Let me begin by apologizing for what may have been a confusing title. I an just beginning my data analyst journey. I am working in BIGQUERY with a Extreme Storm dataset (TABLE1) that has fields for LAT,LONG, and STATE. There are null values in the latitude and longitude fields that I want to replace with general LAT/LONG values from a State Information dataset(TABLE2) also containing LAT,LONG and STATE values. In TABLE1 each record is given a unique EVENT_ID and there are 1.4m rows. In TABLE2 each STATE is a unique record.
I've tried:
Update TABLE1
SET TABLE1.BEGIN_LAT=TABLE2.latitude
From TABLE1
INNER JOIN TABLE2
ON TABLE1.STATE = TABLE2.STATE
WHERE TABLE1.BEGIN_LAT IS NULL
I am getting an error because TABLE1 contains multiple rows with the same STATE and I am trying to use it as my primary key. I know what I am doing wrong but can't figure out how to do it the correct way. Is what I am trying to do possible in BigQuery?

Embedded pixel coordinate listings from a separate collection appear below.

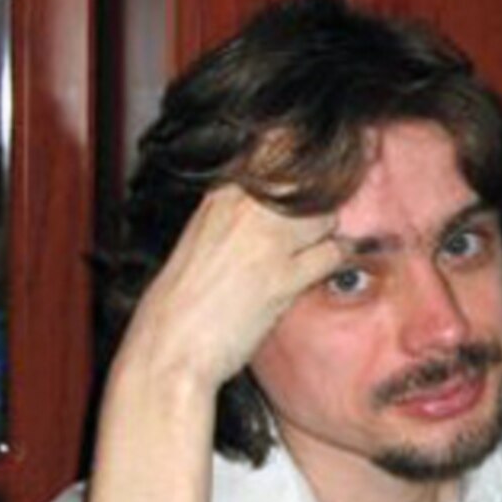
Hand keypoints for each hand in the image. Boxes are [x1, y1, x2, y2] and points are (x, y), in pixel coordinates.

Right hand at [117, 184, 342, 391]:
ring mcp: (264, 240)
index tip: (312, 185)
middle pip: (309, 183)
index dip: (303, 171)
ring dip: (326, 235)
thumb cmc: (181, 302)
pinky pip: (331, 253)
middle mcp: (243, 208)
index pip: (278, 153)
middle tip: (316, 227)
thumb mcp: (204, 238)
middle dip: (320, 204)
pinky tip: (324, 270)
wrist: (166, 348)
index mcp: (220, 195)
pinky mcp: (281, 277)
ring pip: (325, 216)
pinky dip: (334, 261)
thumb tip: (279, 207)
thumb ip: (239, 215)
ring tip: (315, 251)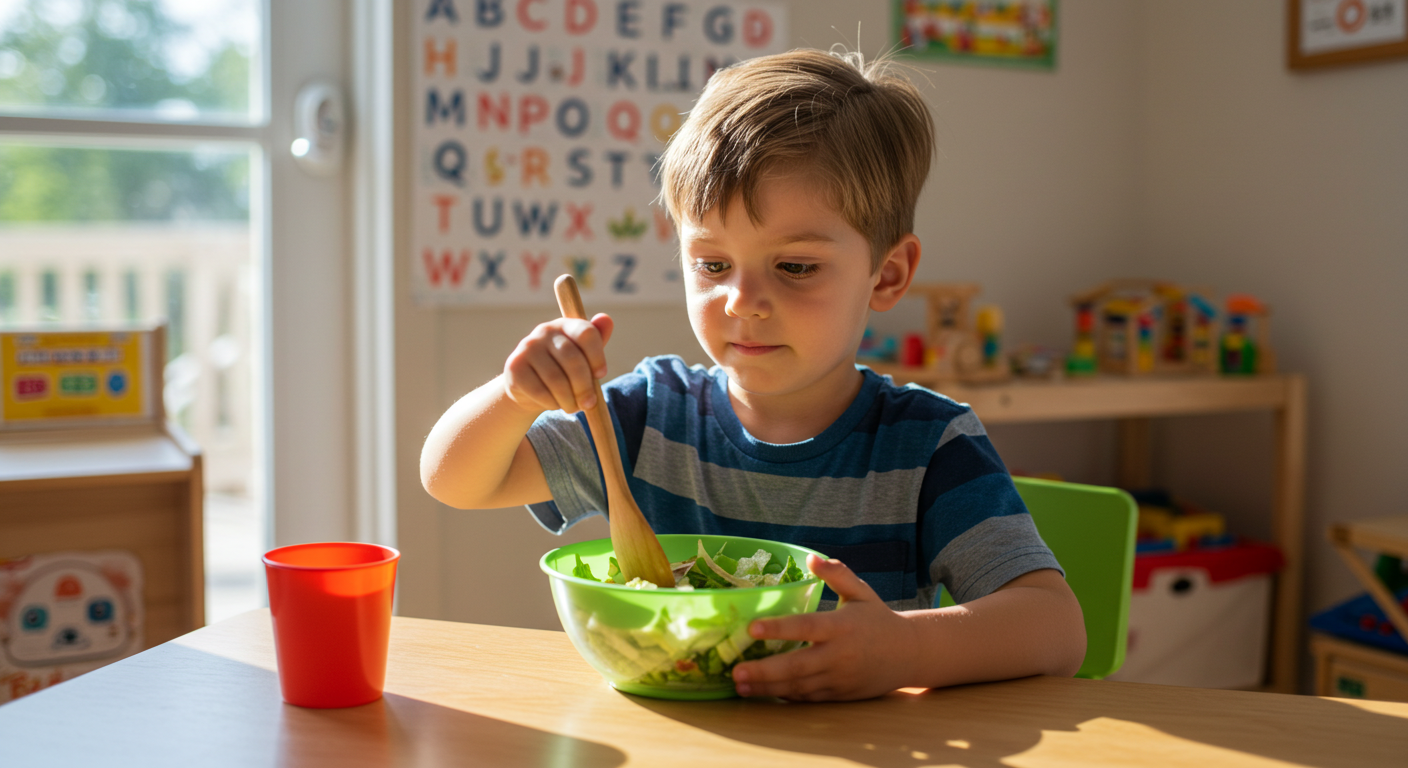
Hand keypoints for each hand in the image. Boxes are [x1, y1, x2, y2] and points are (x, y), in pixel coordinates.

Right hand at [503, 313, 613, 414]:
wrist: (529, 389)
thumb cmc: (563, 370)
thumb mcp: (582, 357)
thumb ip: (596, 341)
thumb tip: (606, 319)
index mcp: (565, 325)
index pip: (586, 333)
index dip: (597, 356)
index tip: (601, 375)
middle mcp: (544, 331)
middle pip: (573, 360)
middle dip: (584, 386)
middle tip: (589, 403)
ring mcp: (527, 347)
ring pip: (556, 379)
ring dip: (569, 400)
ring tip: (573, 407)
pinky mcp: (514, 367)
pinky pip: (539, 391)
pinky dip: (552, 403)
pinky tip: (555, 404)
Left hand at [731, 554, 916, 700]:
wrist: (909, 654)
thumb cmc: (878, 619)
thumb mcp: (861, 592)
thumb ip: (836, 574)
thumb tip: (811, 557)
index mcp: (842, 626)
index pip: (806, 627)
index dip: (779, 628)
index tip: (752, 629)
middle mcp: (839, 655)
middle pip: (797, 665)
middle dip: (764, 670)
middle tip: (735, 670)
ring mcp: (839, 678)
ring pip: (799, 686)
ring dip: (767, 687)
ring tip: (739, 685)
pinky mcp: (839, 695)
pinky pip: (808, 697)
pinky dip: (785, 696)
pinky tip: (762, 692)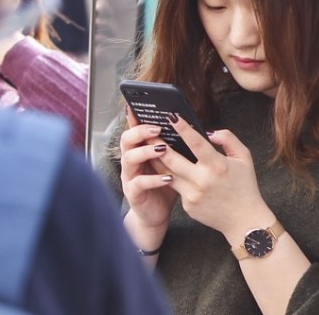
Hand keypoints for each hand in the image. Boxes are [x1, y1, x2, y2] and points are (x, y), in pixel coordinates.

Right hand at [119, 107, 178, 234]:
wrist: (156, 213)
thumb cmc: (167, 184)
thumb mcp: (173, 161)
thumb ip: (176, 145)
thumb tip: (192, 125)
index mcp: (141, 149)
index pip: (135, 128)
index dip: (135, 116)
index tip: (141, 105)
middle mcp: (132, 160)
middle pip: (127, 139)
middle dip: (140, 131)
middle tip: (157, 128)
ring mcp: (130, 176)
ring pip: (129, 158)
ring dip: (145, 152)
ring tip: (162, 149)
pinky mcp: (133, 193)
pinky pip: (139, 183)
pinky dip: (153, 179)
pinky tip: (167, 177)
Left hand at [159, 116, 273, 245]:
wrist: (243, 220)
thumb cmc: (245, 186)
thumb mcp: (244, 158)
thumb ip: (229, 139)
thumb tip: (209, 132)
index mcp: (217, 166)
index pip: (196, 143)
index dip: (183, 129)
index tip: (172, 116)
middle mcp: (202, 181)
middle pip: (173, 159)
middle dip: (159, 144)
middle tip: (148, 131)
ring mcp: (192, 195)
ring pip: (168, 173)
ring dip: (157, 160)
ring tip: (149, 148)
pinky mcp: (187, 205)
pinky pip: (176, 187)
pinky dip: (171, 176)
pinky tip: (165, 167)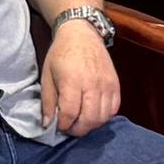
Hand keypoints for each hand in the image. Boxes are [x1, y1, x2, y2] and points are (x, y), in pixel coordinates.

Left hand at [40, 19, 120, 137]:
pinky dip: (103, 116)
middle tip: (69, 127)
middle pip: (88, 119)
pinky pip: (113, 109)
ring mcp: (107, 85)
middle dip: (77, 129)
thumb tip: (48, 124)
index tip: (58, 125)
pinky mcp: (116, 85)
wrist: (82, 33)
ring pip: (102, 117)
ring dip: (90, 125)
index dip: (63, 125)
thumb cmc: (61, 53)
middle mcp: (92, 84)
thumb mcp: (47, 75)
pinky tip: (93, 113)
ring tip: (80, 121)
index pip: (70, 113)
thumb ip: (47, 102)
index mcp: (72, 81)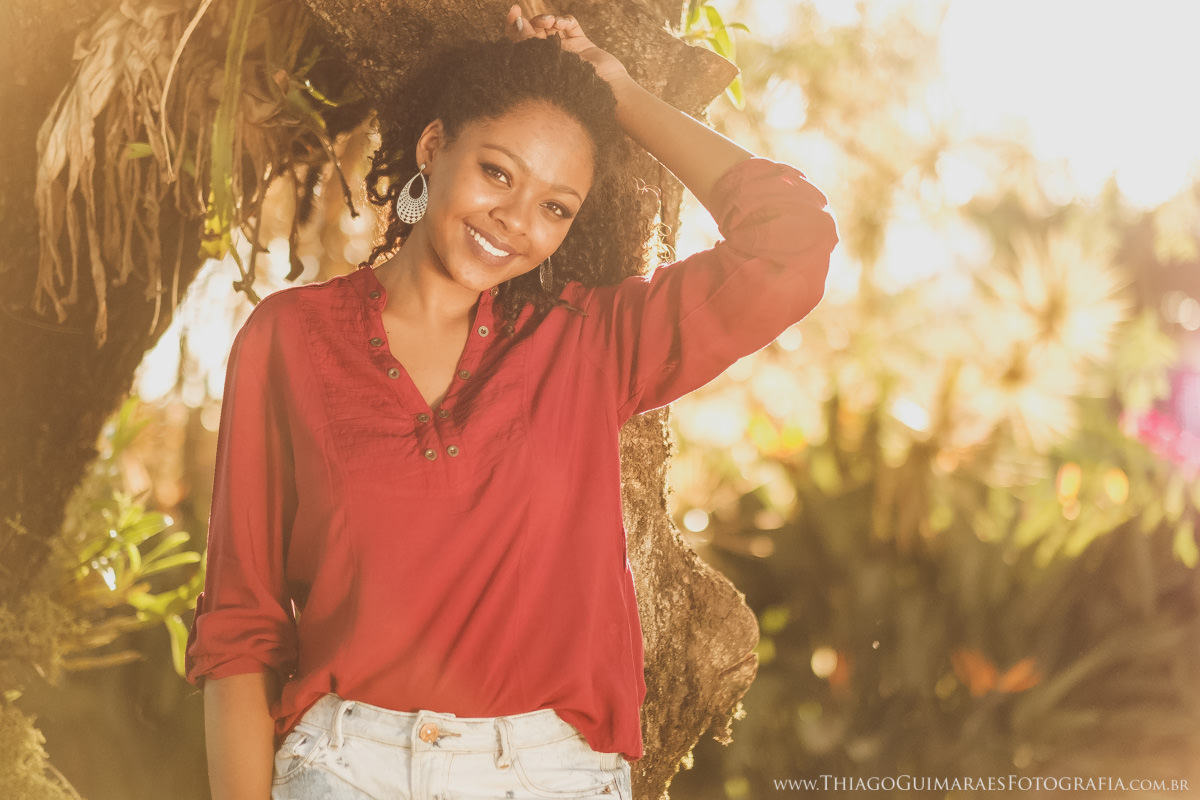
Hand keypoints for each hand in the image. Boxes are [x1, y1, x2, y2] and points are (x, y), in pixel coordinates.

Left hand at [504, 4, 630, 86]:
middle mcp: (549, 61)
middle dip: (529, 21)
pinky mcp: (582, 45)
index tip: (514, 13)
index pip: (519, 46)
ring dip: (546, 19)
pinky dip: (565, 20)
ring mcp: (566, 51)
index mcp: (536, 72)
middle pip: (533, 33)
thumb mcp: (543, 66)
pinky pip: (570, 25)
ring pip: (550, 27)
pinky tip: (563, 24)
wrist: (606, 94)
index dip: (512, 27)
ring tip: (550, 22)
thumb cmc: (572, 90)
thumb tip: (518, 23)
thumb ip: (528, 44)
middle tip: (524, 14)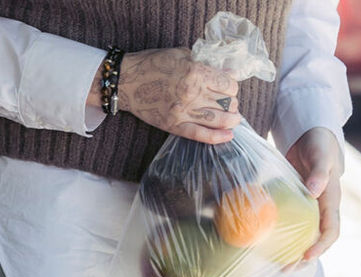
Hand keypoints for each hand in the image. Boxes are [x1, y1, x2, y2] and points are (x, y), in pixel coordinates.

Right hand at [90, 48, 240, 143]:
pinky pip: (200, 135)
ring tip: (234, 119)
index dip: (232, 87)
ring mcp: (182, 111)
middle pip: (227, 103)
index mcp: (195, 72)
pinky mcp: (173, 125)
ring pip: (219, 120)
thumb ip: (206, 64)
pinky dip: (217, 137)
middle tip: (229, 103)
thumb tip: (229, 74)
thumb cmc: (152, 64)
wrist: (125, 81)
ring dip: (231, 120)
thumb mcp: (181, 55)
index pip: (229, 85)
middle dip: (232, 103)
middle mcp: (191, 93)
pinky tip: (228, 136)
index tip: (228, 88)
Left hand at [285, 127, 343, 259]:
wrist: (312, 138)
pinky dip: (281, 235)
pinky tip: (265, 243)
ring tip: (276, 265)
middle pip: (317, 239)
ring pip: (303, 235)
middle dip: (304, 257)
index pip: (331, 230)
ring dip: (292, 251)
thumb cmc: (318, 146)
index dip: (321, 245)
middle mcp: (322, 208)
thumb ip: (319, 172)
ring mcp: (310, 208)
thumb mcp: (320, 156)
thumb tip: (314, 190)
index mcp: (332, 200)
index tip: (307, 256)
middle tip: (286, 269)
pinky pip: (290, 223)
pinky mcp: (296, 205)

Any help would be appreciated. Even advice on how to ask questions! :)
Thank you.
CodePudding user response:
I believe you have in your query some alias for TABLE1 in Update and for TABLE1 in From. In this case you can add condition to the WHERE clause to also match on EVENT_ID. Like this:
UPDATE TABLE1 TABLE1_U
SET TABLE1_U.BEGIN_LAT=TABLE2.latitude
FROM TABLE1 TABLE1_F
INNER JOIN TABLE2
ON TABLE1_F.STATE = TABLE2.STATE
WHERE TABLE1_U.BEGIN_LAT IS NULL AND TABLE1_U.EVENT_ID = TABLE1_F.EVENT_ID
Also, I would prefer to do SELECT query instead of update and save query results to the new table.